The size of the quake was also downgraded to 7.9 magnitude following initially reports of 8.0 and there were no reports of injury or damage.

The greatest tsunami threat had been to Bougainville and that threat had passed without any report of a tsunami, Chris McKee, the assistant director of the Papua New Guinea Geophysical Observatory, said.

"I suspect that because of the great depth of the earthquake, there was probably no significant tsunami," Mr McKee said. He added that the area in which the earthquake struck was sparsely populated.

Solomons government official George Herming said he was not aware of any major tremors being felt in his country or any tsunami.

The countries are located in the Pacific's geologically active "Ring of Fire" – where large amounts of seismic activity occurs due to friction between tectonic plates.

Loti Yates, the director of the Solomon Islands National Disaster Management Office, said people had been told to move to higher ground in Choiseul and Western Province.
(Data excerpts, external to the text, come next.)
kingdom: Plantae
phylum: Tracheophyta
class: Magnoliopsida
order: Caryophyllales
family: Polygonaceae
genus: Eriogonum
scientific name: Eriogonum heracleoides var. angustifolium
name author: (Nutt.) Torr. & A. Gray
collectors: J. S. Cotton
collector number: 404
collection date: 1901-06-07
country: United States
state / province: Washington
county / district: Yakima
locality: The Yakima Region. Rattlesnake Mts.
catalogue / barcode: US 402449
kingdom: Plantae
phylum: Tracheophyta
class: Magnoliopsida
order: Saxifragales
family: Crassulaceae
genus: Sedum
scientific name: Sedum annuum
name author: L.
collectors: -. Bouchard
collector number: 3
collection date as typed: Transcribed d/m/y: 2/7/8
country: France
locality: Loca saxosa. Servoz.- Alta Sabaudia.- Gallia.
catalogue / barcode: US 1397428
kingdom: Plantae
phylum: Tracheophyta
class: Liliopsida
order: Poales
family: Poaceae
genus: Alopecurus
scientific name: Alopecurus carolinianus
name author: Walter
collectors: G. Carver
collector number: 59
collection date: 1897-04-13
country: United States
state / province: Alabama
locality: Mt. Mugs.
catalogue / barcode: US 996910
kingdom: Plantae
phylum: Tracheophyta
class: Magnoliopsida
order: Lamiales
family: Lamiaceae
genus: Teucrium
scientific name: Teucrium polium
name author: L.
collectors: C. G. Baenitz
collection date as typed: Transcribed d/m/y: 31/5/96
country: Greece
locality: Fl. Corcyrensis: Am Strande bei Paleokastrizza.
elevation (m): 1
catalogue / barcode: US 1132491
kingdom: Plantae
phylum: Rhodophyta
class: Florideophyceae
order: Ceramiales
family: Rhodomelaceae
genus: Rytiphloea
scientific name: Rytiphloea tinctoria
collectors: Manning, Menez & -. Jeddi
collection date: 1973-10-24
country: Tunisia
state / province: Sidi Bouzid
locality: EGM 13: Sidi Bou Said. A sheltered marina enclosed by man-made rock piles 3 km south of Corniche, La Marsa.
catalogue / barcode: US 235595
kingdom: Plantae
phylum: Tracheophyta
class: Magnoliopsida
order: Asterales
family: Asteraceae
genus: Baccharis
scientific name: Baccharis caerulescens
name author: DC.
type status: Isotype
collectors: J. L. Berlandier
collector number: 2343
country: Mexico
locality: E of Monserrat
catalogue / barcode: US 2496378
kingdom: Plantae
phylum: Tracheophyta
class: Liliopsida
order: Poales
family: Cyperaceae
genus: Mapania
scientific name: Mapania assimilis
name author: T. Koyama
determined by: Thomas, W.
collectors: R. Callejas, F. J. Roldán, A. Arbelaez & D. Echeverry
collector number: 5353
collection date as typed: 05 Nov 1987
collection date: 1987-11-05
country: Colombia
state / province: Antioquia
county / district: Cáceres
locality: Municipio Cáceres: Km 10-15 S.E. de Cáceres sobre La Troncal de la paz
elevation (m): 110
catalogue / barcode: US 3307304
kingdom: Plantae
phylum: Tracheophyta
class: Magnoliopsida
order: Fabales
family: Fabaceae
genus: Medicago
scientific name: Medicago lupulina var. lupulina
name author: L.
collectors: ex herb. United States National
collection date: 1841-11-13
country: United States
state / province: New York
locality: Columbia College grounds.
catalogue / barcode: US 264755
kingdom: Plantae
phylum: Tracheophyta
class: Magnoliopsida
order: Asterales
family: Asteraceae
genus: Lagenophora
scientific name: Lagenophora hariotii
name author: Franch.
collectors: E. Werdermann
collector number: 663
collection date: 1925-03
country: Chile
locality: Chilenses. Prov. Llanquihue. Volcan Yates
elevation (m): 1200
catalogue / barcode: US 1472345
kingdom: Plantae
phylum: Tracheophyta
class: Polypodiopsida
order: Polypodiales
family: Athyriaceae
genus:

"That isn't the only fear we have," Yates told Reuters by phone from the capital of Honiara, adding that his office was trying to contact communities closest to the quake's epicentre. "We are also worried about damage from the earthquake."

Chris McKee, assistant director at PNG's Geophysical Observatory Office in Port Moresby, said there were no initial reports of damage from near the epicentre of the quake, which is sparsely populated.

"Because of the great depth of the earthquake it is unlikely that there will be any significant tsunami activity," McKee told Reuters.

Australia and New Zealand both said they had assessed the threat and there was no danger to their coastlines.

Bougainville Island is one of the islands that make up the Autonomous Region of Bougainville within Papua New Guinea(PNG) which is home to around 300,000 people.